┏━━
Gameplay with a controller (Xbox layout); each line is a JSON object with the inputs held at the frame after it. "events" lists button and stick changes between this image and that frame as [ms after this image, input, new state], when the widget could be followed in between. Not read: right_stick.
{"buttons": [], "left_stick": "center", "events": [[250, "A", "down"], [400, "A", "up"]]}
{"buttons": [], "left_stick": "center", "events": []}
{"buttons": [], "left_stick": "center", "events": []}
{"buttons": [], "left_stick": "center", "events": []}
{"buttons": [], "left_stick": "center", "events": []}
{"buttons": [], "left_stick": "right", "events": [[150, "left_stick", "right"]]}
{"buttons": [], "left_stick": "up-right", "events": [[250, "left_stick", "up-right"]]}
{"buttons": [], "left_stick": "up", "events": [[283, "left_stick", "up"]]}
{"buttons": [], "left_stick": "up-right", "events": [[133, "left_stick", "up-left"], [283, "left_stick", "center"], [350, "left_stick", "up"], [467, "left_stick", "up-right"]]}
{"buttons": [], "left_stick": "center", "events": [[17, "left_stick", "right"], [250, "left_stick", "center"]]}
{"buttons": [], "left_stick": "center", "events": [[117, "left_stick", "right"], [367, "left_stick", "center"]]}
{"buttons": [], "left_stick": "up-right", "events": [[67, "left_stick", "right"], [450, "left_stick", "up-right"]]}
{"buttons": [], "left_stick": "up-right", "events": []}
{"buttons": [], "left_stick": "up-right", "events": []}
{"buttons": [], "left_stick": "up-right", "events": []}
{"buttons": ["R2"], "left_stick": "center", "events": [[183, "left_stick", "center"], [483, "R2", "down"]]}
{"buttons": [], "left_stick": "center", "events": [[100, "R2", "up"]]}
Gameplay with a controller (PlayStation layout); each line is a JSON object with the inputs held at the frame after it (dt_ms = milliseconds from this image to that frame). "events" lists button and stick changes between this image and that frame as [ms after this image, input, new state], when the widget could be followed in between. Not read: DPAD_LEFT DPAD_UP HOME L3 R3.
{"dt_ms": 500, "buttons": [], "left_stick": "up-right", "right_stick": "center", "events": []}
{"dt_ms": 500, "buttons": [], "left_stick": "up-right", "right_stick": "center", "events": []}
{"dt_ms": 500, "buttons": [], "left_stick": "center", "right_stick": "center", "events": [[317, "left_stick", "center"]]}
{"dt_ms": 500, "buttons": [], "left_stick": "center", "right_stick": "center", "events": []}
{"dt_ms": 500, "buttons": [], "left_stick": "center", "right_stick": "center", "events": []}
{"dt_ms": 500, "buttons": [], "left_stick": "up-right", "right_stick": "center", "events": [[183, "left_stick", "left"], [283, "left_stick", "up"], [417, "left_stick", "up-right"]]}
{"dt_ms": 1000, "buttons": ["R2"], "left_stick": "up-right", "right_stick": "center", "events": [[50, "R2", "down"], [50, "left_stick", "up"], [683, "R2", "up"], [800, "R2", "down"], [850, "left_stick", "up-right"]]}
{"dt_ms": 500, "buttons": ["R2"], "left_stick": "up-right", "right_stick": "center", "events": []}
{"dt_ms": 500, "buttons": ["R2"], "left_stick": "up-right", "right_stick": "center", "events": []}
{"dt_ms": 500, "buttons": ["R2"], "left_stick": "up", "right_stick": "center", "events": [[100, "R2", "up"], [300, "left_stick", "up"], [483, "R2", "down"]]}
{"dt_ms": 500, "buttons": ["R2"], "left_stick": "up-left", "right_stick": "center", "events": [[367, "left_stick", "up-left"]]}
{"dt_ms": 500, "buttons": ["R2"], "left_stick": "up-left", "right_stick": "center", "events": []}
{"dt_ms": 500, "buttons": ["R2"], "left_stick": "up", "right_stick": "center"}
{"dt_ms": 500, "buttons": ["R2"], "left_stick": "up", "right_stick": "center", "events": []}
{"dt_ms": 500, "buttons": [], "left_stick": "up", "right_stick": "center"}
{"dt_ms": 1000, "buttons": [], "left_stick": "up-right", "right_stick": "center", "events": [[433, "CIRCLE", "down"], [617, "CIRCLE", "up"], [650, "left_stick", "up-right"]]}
┗━━
> Task item:
Tally the lines of the listing above that contain the word "frame" and state the result as a bare number.

> Response:
2